# What you should do:
Word for word, repeat the lines of the records from the first line up to and including the line that contains "Consultancies", passing over any pictures.

┌─ Supplied records

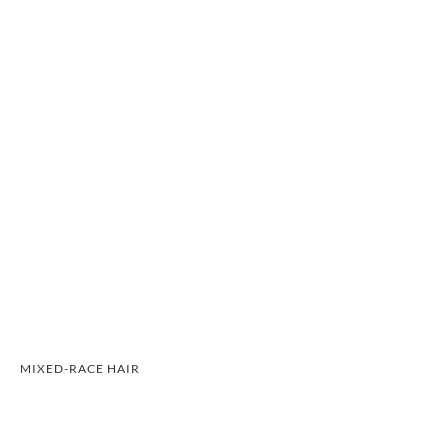
MIXED-RACE HAIR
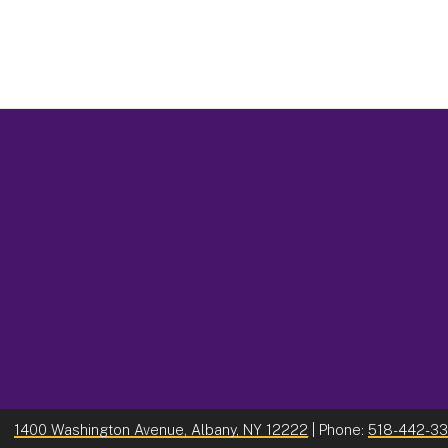
1400 Washington Avenue, Albany, NY 12222
| Phone:
518-442-3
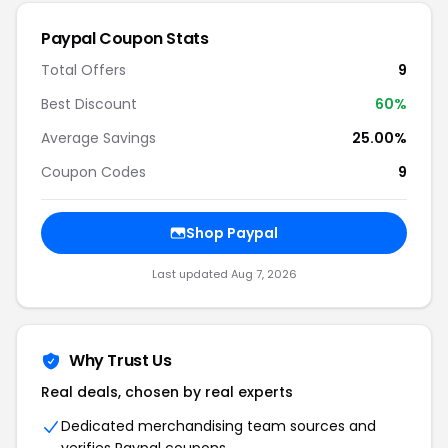
Paypal
Coupon Stats
Total Offers
9
Best Discount
60
%
Average Savings
25.00%
Coupon Codes
9
Shop
Paypal
Last updated
Aug 7, 2026
Why Trust Us
Real deals, chosen by real experts
Dedicated merchandising team sources and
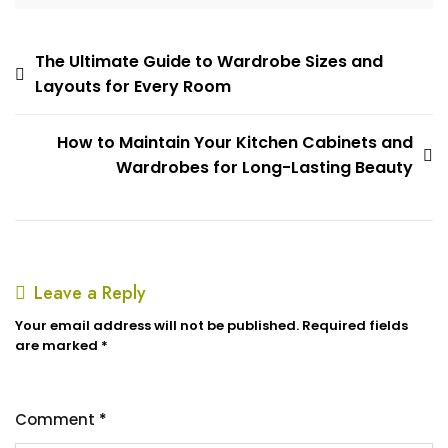
The Ultimate Guide to Wardrobe Sizes and
Layouts for Every Room
How to Maintain Your Kitchen Cabinets and
Wardrobes for Long-Lasting Beauty
Leave a Reply
Your email address will not be published.
Required fields
are marked
*
Comment
*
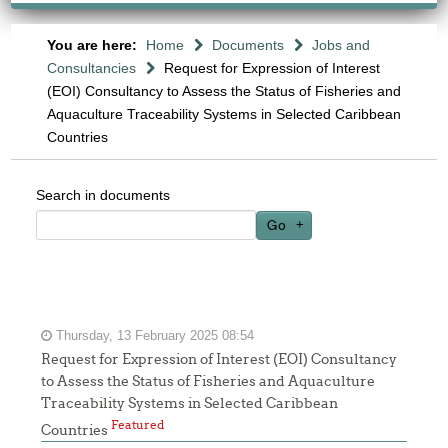
You are here:
Home
Documents
Jobs and
Consultancies
Request for Expression of Interest
(EOI) Consultancy to Assess the Status of Fisheries and
Aquaculture Traceability Systems in Selected Caribbean
Countries
Search in documents
Go
Thursday, 13 February 2025 08:54
Request for Expression of Interest (EOI) Consultancy
to Assess the Status of Fisheries and Aquaculture
Traceability Systems in Selected Caribbean
Featured
Countries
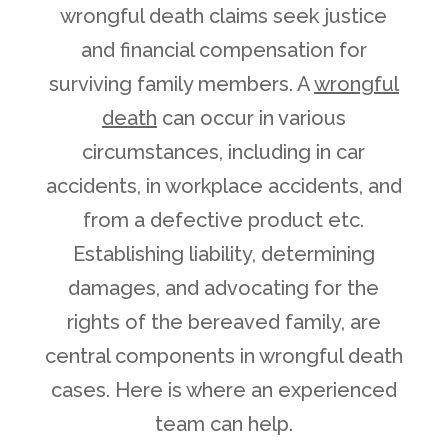
wrongful death claims seek justice
and financial compensation for
surviving family members. A
wrongful
death
can occur in various
circumstances, including in car
accidents, in workplace accidents, and
from a defective product etc.
Establishing liability, determining
damages, and advocating for the
rights of the bereaved family, are
central components in wrongful death
cases. Here is where an experienced
team can help.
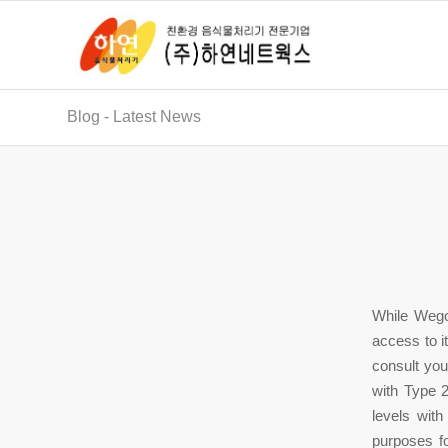
Blog - Latest News
While Wego
access to it
consult you
with Type 2
levels with
purposes f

└─

# Exercise answer:
MIXED-RACE HAIR
1400 Washington Avenue, Albany, NY 12222
| Phone:
518-442-3
Paypal
Coupon Stats
Total Offers
9
Best Discount
60
%
Average Savings
25.00%
Coupon Codes
9
Shop
Paypal
Last updated
Aug 7, 2026
Why Trust Us
Real deals, chosen by real experts
Dedicated merchandising team sources and
The Ultimate Guide to Wardrobe Sizes and
Layouts for Every Room
How to Maintain Your Kitchen Cabinets and
Wardrobes for Long-Lasting Beauty
Leave a Reply
Your email address will not be published.
Required fields
are marked
*
Comment
*
You are here:
Home
Documents
Jobs and
Consultancies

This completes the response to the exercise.